The sole stealth-related footnotes provided in the Admiral's article are from a Bill Sweetman (!) article circa Dec 2001! That article did not include any of the L-band radar that Air Power Australia touts as the Russian fighter stealth-killer of the future...even though no L-band missiles exist. If cell phone towers could find stealth aircraft is there much doubt that they all would be targeted at night by cruise missiles prior to our first stealth aircraft strikes? And computers can still be fooled by EA-18G and F-35C, not to mention jamming and regular air-launched decoys.

Reference those decoys and other Navy UAS, a dual-seat F-35 adaptation that doubles as an aerial refueler with longer endurance could control Navy stealth UAS and even optionally-manned regular F-35C. The less stealthy rear of the F-35C would allow dual-seat F-35s to track bomb and missile "truck" regular F-35 operating forward of the dual-seat larger F-35.

A fighter can always defend itself semi-deep over enemy territory provided it has stealthy aerial refueling available. A penetrating bomber that loiters is less likely to defend itself and escape enemy fighters with a general idea of its loitering location...provided by those L-Band and Cell-phone radars...

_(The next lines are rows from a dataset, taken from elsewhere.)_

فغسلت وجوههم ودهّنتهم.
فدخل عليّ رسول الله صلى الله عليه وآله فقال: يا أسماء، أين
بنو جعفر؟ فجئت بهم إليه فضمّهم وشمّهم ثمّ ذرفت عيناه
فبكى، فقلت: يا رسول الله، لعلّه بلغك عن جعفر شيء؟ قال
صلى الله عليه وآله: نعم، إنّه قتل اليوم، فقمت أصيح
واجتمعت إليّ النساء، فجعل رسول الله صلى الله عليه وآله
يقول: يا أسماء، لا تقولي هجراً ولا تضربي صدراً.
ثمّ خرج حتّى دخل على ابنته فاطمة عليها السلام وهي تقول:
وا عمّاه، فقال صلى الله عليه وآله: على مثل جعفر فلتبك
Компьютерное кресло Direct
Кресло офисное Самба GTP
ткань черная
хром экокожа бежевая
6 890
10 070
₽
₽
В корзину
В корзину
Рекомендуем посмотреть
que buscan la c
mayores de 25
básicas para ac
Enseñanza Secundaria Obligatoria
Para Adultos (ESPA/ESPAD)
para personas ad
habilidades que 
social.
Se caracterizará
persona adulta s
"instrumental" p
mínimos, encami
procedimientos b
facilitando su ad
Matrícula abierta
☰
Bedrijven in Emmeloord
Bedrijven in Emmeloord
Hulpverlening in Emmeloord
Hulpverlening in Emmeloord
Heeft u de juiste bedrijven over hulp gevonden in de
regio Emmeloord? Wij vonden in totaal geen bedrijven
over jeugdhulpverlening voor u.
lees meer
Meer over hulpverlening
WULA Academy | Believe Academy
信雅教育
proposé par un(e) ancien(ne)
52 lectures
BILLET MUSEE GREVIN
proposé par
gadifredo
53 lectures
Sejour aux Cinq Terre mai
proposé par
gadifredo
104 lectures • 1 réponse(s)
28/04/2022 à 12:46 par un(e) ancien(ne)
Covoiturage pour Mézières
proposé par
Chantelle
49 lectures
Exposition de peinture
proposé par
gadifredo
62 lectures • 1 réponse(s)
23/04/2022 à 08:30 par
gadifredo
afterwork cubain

However, most threats will not have large numbers of stealth-fighters and high tech air defenses which is the whole point of stealth. It prices nearly all enemies out of fighter aircraft and air defenses capable of dealing with large numbers of U.S. and allied stealth aircraft and stealth cruise missiles and other stand-off stealth munitions. Many potential threats will never get the state of the art anyway due to sanctions the Russians and Chinese may honor if North Korea and Iran are any indication. Syria appears to be another matter.

If potential adversaries will eventually be able to find and track the most elusive of stealth aircraft because of radar and computer advances, how would this "That will require a stealthy aircraft, manned or unmanned, that can find and cue targets while loitering for long periods inside defended airspace." be possible? If stealthy strike aircraft will be found won't stealthy recce aircraft be found also? If so, then loitering over the target or enemy territory won't be possible.

If that isn't possible, I think you would have to go back to the old days when recon airplanes dashed over targets and depended on sheer performance to survive. SR-71 redux?

Satellites, big capable ones, might be too predictable thereby being easy targets. Could you launch, via aircraft (say stripped down F-15s) small recon satellites that would make only one pass over the target to get info immediately before a strike was launched? The enemy wouldn't know they were there until they came over the horizon. I know next to nothing about satellites but the thought occurred to me and I'm just asking.